Cisco sued by Falun Gong members for "aiding" Chinese censorship
25 May 2011

A federal lawsuit filed last Thursday against Cisco Systems claims the computer networking company helped design the controversial “Golden Shield” firewall used by the Chinese government to censor the internet and monitor dissidents, such as members of Falun Gong, a spiritual movement that is banned in China. Several Falun Gong members have been apprehended by Chinese officials, arrested, tortured, and at least one member was beaten to death. Another is missing and presumed dead.

The lawsuit was filed by The Human Rights Law Foundation on behalf of members of Falun Gong via the Alien Torts Statute, a federal law that permits foreign nationals to sue for violations of international law in the United States federal court.

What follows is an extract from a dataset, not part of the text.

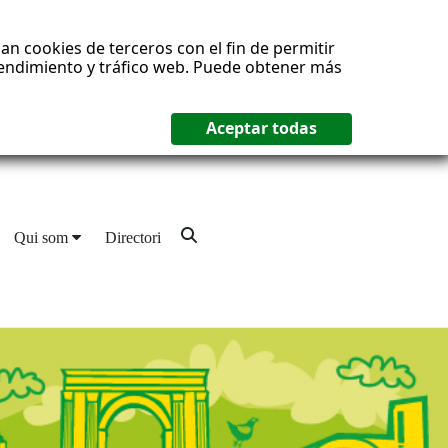
an cookies de terceros con el fin de permitir
 rendimiento y tráfico web. Puede obtener más
Qui som
Directori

Charges have also been brought under the Torture Victim Protection Act. The 52-page suit contains a marketing slide revealing the goal of the Golden Shield to “douzheng” or persecute Falun Gong and other cults.

The company denied the allegations, stating, “Cisco does not operate networks in China or elsewhere, nor does Cisco customise our products in any way that would facilitate censorship or repression.”

One response to “Cisco sued by Falun Gong members for “aiding” Chinese censorship”

  1. hai ming says:

    Chinese Communist authorities are notorious for censorship. U.S. enterprises are ashamed to be aiding the violation of human rights in China.